L'interface est divisée en plusieurs parties : l'écran de jeu, l'inventaire, les verbes d'actions et, tout à gauche, le "baromètre spirituel" représentant le faciès du personnage contrôlé, sur fond coloré. Le principe de cet indicateur est simple : en jouant, on remarque que l'expression de notre personnage change selon les choix effectués ou les blessures reçues. Les présumées bonnes actions égayeront son visage et le fond coloré deviendra de plus en plus vert et lumineux. A contrario, les actes lâches ou dangereux terniront son portrait et augmenteront les risques de le conduire à une mort peu glorieuse. A ce propos –et c'est là le plus gros défaut du jeu–, les possibilités de mourir sont très nombreuses. Cela peut être dû à un mauvais choix d'action, de dialogue, voire un oubli. Et bien que la mort soit l'un des thèmes majeurs du jeu, on aurait préféré être moins décontenancé par ces game over à foison. Plus énervant encore, certaines situations peuvent se transformer en impasses (tare récurrente des jeux d'aventure de cette époque). La meilleure parade à ces inconvénients est de jongler avec plusieurs sauvegardes au fur et à mesure que l'on avance dans l'histoire. Mais revenons à nos moutons. Il y a donc, pour chaque personnage, plusieurs possibilités d'agir (et d'innombrables façons de mourir grâce à la fourberie d'AM) : on peut choisir d'affronter son passé et vaincre ses peurs... ou retomber dans ses travers. Terminer les cinq aventures personnelles permettra d'atteindre l'ultime niveau. Ce niveau final, par ailleurs très réussi, offre plusieurs fins via de courtes cinématiques. Ceux qui ont lu la nouvelle apprécieront particulièrement l'un des dénouements...

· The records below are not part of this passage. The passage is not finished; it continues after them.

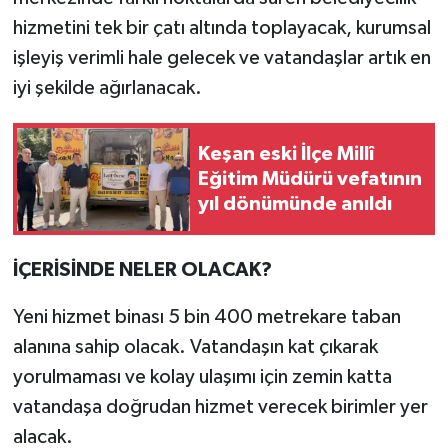
hizmetini tek bir çatı altında toplayacak, kurumsal
işleyiş verimli hale gelecek ve vatandaşlar artık en
iyi şekilde ağırlanacak.
Keşan eski İlçe Millî
Eğitim Müdürü vefatının
yıl dönümünde anıldı
İÇERİSİNDE NELER OLACAK?
Yeni hizmet binası 5 bin 400 metrekare taban
alanına sahip olacak. Vatandaşın kat çıkarak
yorulmaması ve kolay ulaşımı için zemin katta
vatandaşa doğrudan hizmet verecek birimler yer
alacak.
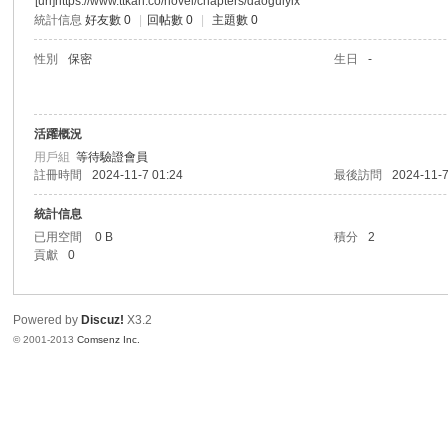
[url]https://www.ttkan.co/novel/chapters/daoguiyix
統計信息
好友數 0
|
回帖數 0
|
主題數 0
港
性別
保密
生日
-
活躍概況
用戶組
等待驗證會員
註冊時間
2024-11-7 01:24
最後訪問
2024-11-7
統計信息
已用空間
0 B
積分
2
愛
貢獻
0
Powered by
Discuz!
X3.2
© 2001-2013
Comsenz Inc.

Une perle du point and click méconnue
De la nouvelle au jeu vidéo, il n'y a eu qu'un pas, magistralement franchi. L'histoire est, certes, assez différente du livre mais on y retrouve l'essentiel (les protagonistes, le background chaotique, l'altération de la réalité par AM...). Le jeu, en 2D, était très joli pour l'époque et profitait de la récente utilisation du support CD. Seuls quelques bugs (notamment dans le niveau de Benny) viennent entacher la partie technique. Globalement, il n'est pas si difficile d'aller au bout de l'aventure car les actions à effectuer sont souvent instinctives et les développeurs n'ont pas cédé à la tentation d'inclure des énigmes exagérément retorses visant à rallonger la durée de vie. Ici, c'est le scénario qui prime, et c'est tout bon ! Sachez aussi qu'une aide, sous forme d'indices, est utilisable dans la case d'inventaire (le "psycho portrait"). Il vaut toutefois mieux l'utiliser avec parcimonie, car elle fait chuter le baromètre spirituel à chaque consultation. Malgré sa personnalité –et en parallèle avec son titre– I Have no Mouth, and I Must Scream est resté un jeu confidentiel, notamment en raison des thèmes mis en lumière. La censure s'étant ensuite chargée de le faire taire un peu plus... A vous de lui rendre justice en essayant ou en redécouvrant ce trésor virtuellement enfoui sous terre.
Points forts
- Un excellent scénario SF
- L'ambiance !
- La difficulté bien dosée
- Les musiques
- La voix française d'AM
- Les graphismes qui ont bien vieilli
- Plusieurs fins possibles
- Le monologue d'introduction
Points faibles
- Les game over et impasses
- Quelques bugs
- 2 ou 3 voix françaises bien ratées
- La censure franco-allemande...
Peu importe que vous ayez ou non lu le livre, ce I Have no Mouth, and I Must Scream version Cyberdreams est un must du jeu d'aventure point and click. On recense bien quelques défauts caractéristiques des jeux de son époque mais l'aventure, riche, intelligente, intense et parfois bouleversante, mérite d'être vécue par tout fan de science-fiction. Privilégiez grandement la version anglaise.